(The 2019 Annapolis Film Festival, out of Annapolis, MD, featured 70 films in 4 days and ran March 21-24. Lead critic Chris Reed was on the ground there and offered his usual compelling slate of reviews and interviews! Like what you see here on Hammer to Nail? Why not share just $1.00 per month via Patreon to help keep us going?)
Just 50 miles of the Baltic Sea separate Helsinki and Tallinn, and with some linguistic roots in common it should come as little surprise to find post-Soviet Estonians working in Finland, much as happens everywhere in the world where disadvantaged neighbors see better opportunities next door. So begins Take It or Leave It, Estonia’s 2018 submission to the Foreign-Language Oscar race (it was not nominated), as Erik (Reimo Sagor) plies his construction skills where they will earn the most money. The locals aren’t too happy (they never are, no matter the country), but he’s a tough one, so to hell with them. He can handle rough. What he can’t handle, it turns out, is the sight of a baby with no one to care for her, as we discover when a phone call drags him back home, where ex-girlfriend Moonika (Liis Lass), in a postpartum funk, tells him that she wants to give away their daughter (about which Erik knew nothing until that moment). Though an irresponsible, drunken lout, he is touched by the little girl, and decides to raise her on his own. Good luck.
Soon, he is back home with his own parents, leaning on them to show him what to do. It doesn’t quite work out, but with a new job renovating an apartment, he can afford a place of his own. His daughter, Mai, does what babies do, keeping Erik frazzled, which his drinking doesn’t help. Still, there’s love in his eyes, and despite many questionable decisions, he seems to be getting better at the whole dad thing. After a near-catastrophic lapse in judgment, he finally settles down, and so we flash-forward to Mai at 3, a perfect routine in place. Time for Moonika to show up and complicate matters once more. Like an Estonian Kramer vs. Kramer, in which Meryl Streep and Dustin Hoffman compete for custody of their son, the final act of Take It or Leave It centers on a court battle, as well, though how it ends may surprise you. Daddy may not know best, but he is not afraid to act.

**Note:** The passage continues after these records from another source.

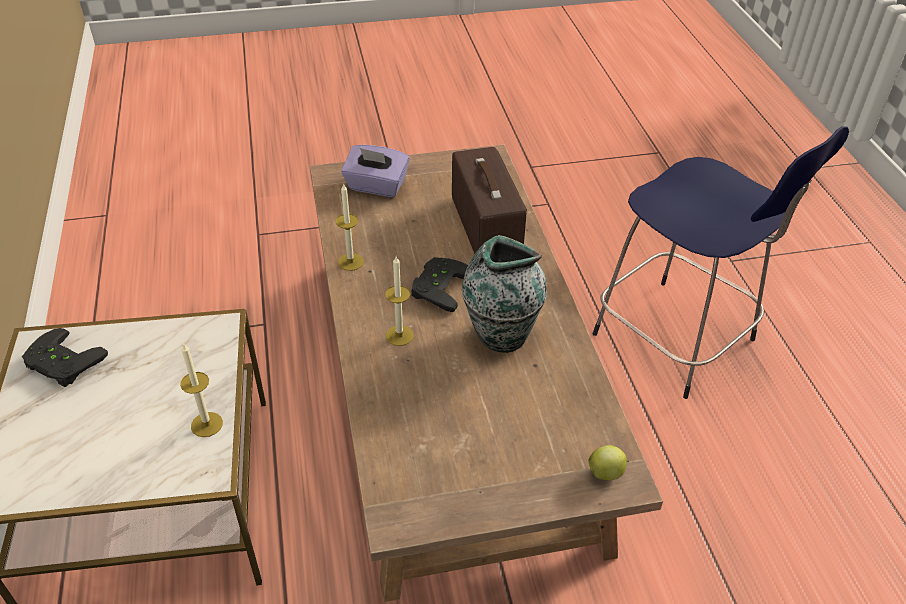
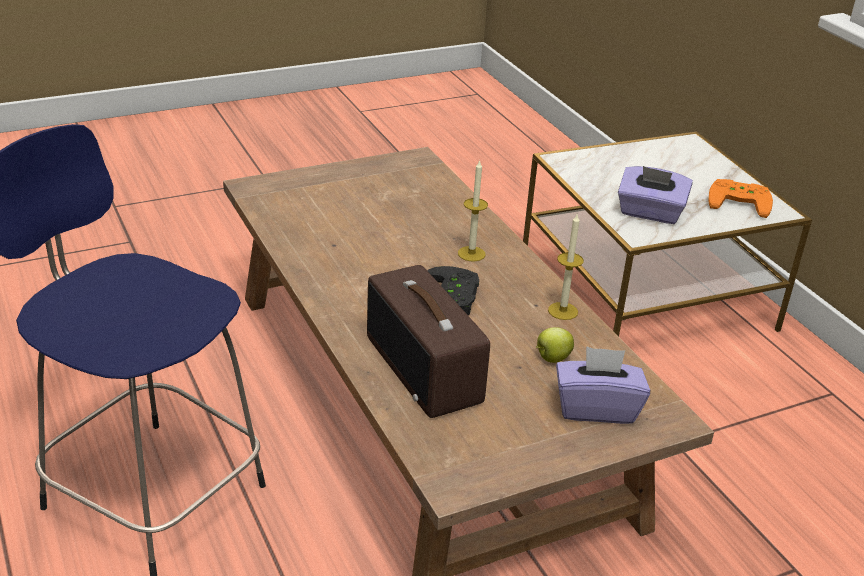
camera: 165 degrees right, 10 degrees down
(61, 364) = (739, 201): black game controller -> orange game controller
(180, 357) = (650, 213): none -> purple tissue box
(207, 424) = (586, 180): candle -> none
(500, 335) = (373, 263): vase -> none
(606, 473) = (266, 189): apple -> apple (552, 358)

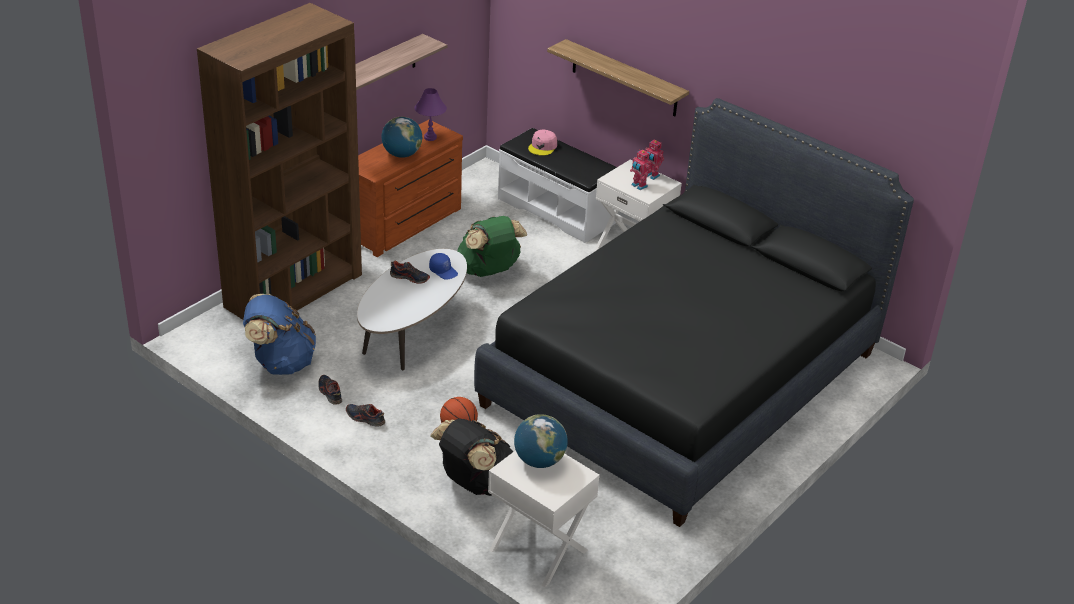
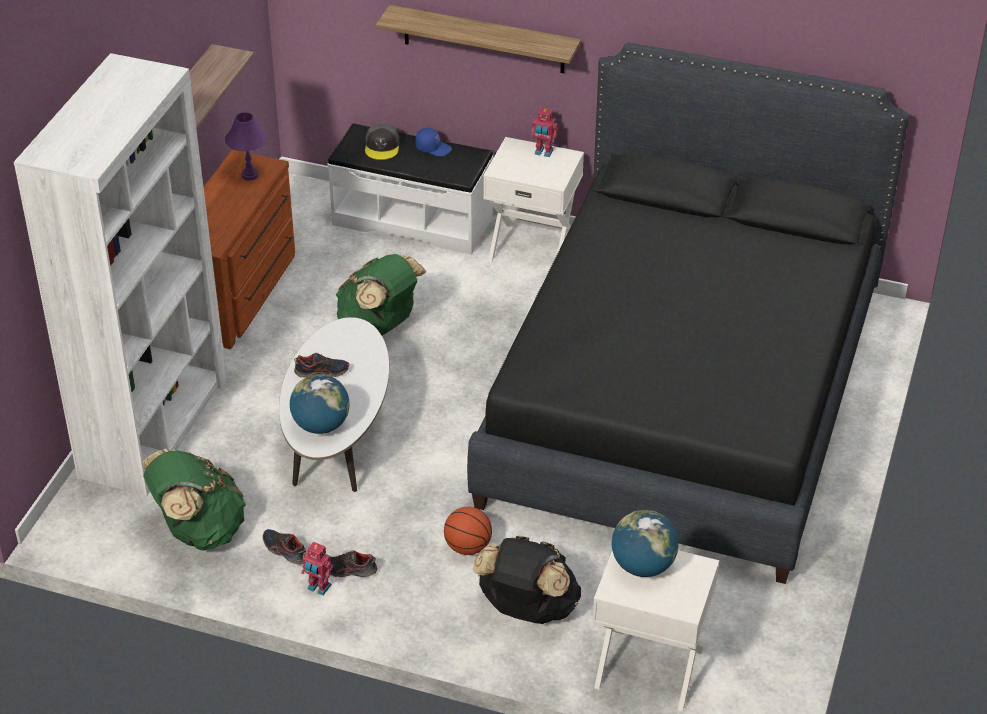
camera: 20 degrees left, 5 degrees up
(281, 362) = (199, 530): blue backpack -> green backpack
(294, 290) = (154, 426): brown bookcase -> white bookcase
(402, 154) = (229, 209): globe -> globe (321, 425)
(443, 271) = (357, 350): blue cap -> blue cap (433, 148)
(543, 147) = (382, 146): pink cap -> grey cap
(638, 186) = (537, 170): toy robot -> toy robot (318, 588)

It’s interesting to me that the film was directed by a woman, Liina Trishkina, given its relentless focus on the male protagonist, with the female characters barely sketched out. The portrayal of Moonika, despite the well-documented side effects of depression (i.e., she can’t help it), skirts dangerously close to negative caricature. Erik’s mom comes across as a one-note battle-axe, her milquetoast husband the logical result of a lifetime of emasculation. Only Erik is afforded genuine growth. Still, the film is a fascinating study in how this stunted (is it mom’s fault?), barely conscious human being rises to the occasion and finally shows that he can think about something beyond himself. Sagor, aided by a few scars on his face, looks like a bruiser (an eventual light beard softens the face), his hooded eyes masking genuine emotions within. See it for him, and the gentle arc of the narrative, so minimalist at times that we don’t see the big reversals just around the corner. Despite its issues, I’ll take it, rather than leave it.